Ignoring every picture, transcribe the data in full as it stands.

[SUPPLIED DATA Boundary: Start]

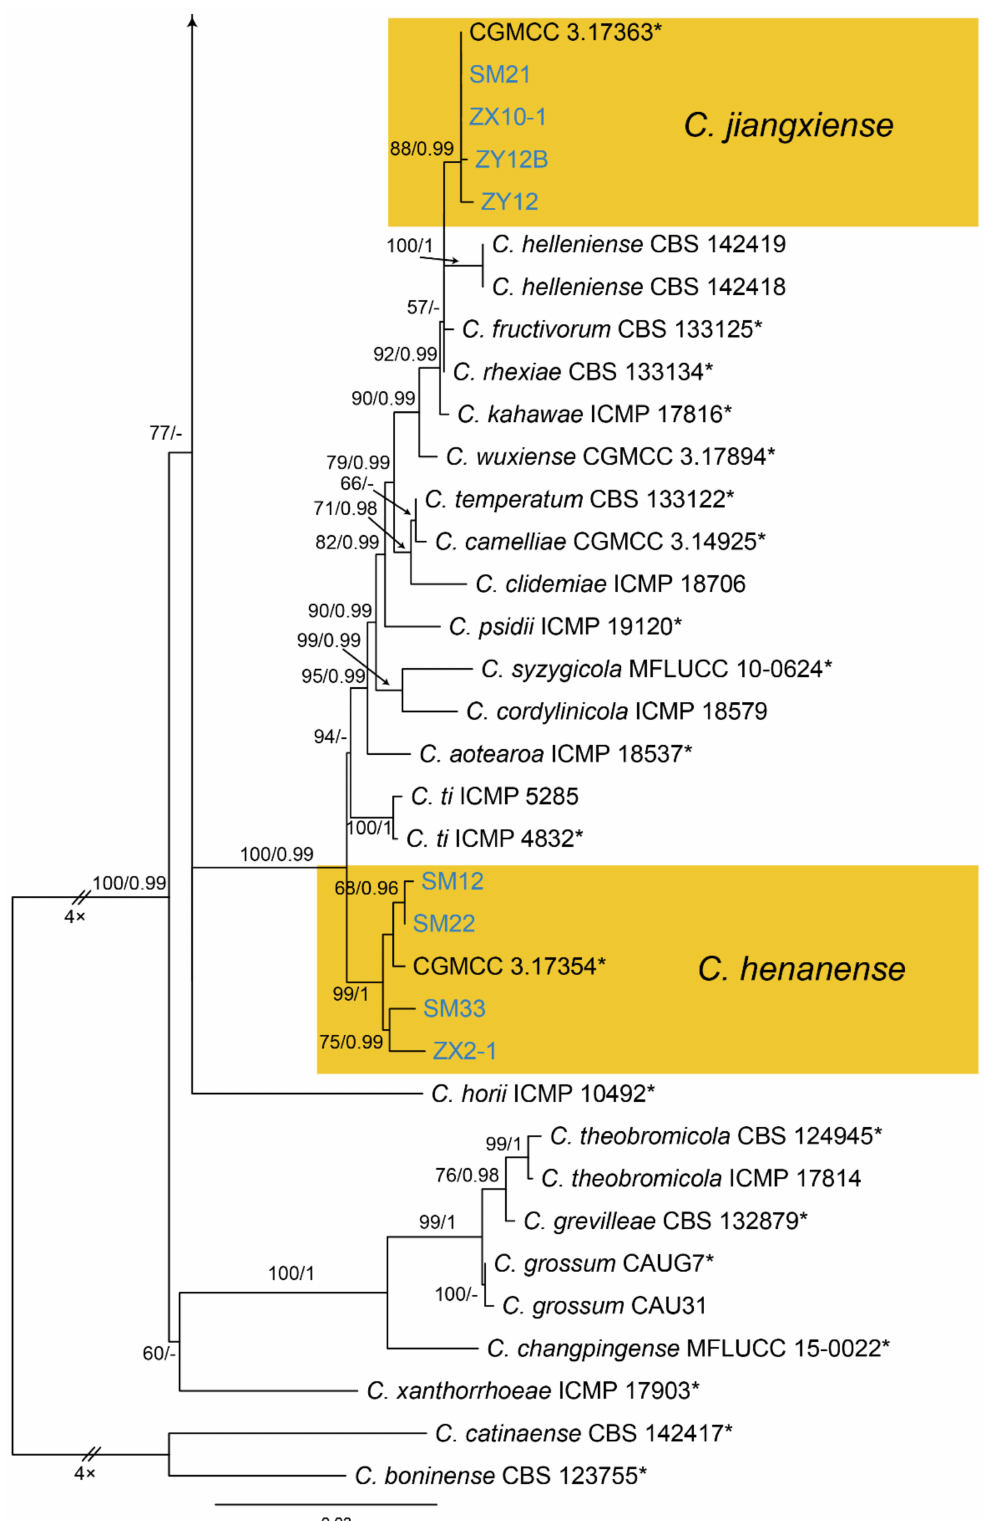
Figure A13. Phylogram generated from RAxML analysis based on combined ITS, act , chs-1 , gapdh and tub2 sequence data of Collectrichum gloeosporiodes species complex isolates. The tree was rooted to Collectrichum catinaense (CBS 142417) and C. boninense (CBS 123755). The scale bar indicates 0.03 nucleotide changes per site. Isolates from this study are marked in blue, ex-type strains are marked with *, and the identified species are marked in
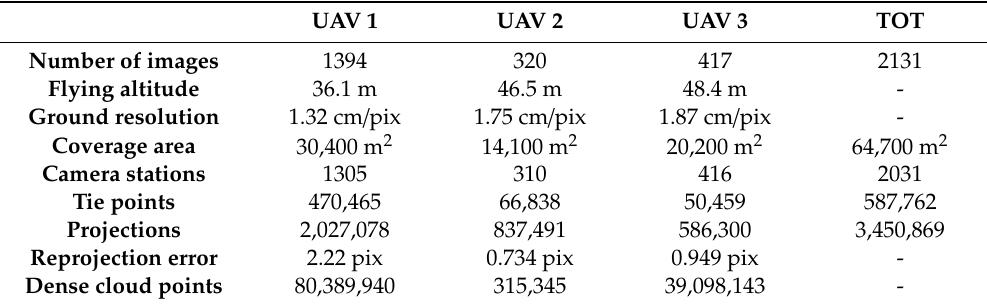
Table 1. Data related to the UAV surveys and point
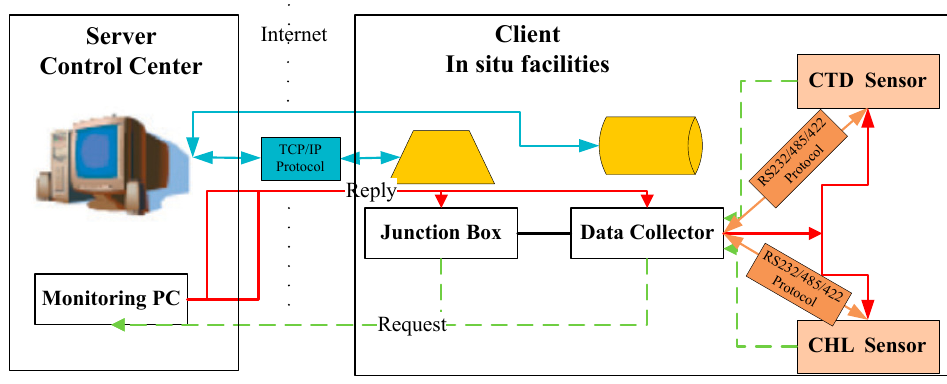
Figure 2. The C/S architecture and remote communication of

[SUPPLIED DATA Boundary: End]

- SOLUTION BELOW -
Figure A13. Phylogram generated from RAxML analysis based on combined ITS, act , chs-1 , gapdh and tub2 sequence data of Collectrichum gloeosporiodes species complex isolates. The tree was rooted to Collectrichum catinaense (CBS 142417) and C. boninense (CBS 123755). The scale bar indicates 0.03 nucleotide changes per site. Isolates from this study are marked in blue, ex-type strains are marked with *, and the identified species are marked in
Table 1. Data related to the UAV surveys and point
Figure 2. The C/S architecture and remote communication of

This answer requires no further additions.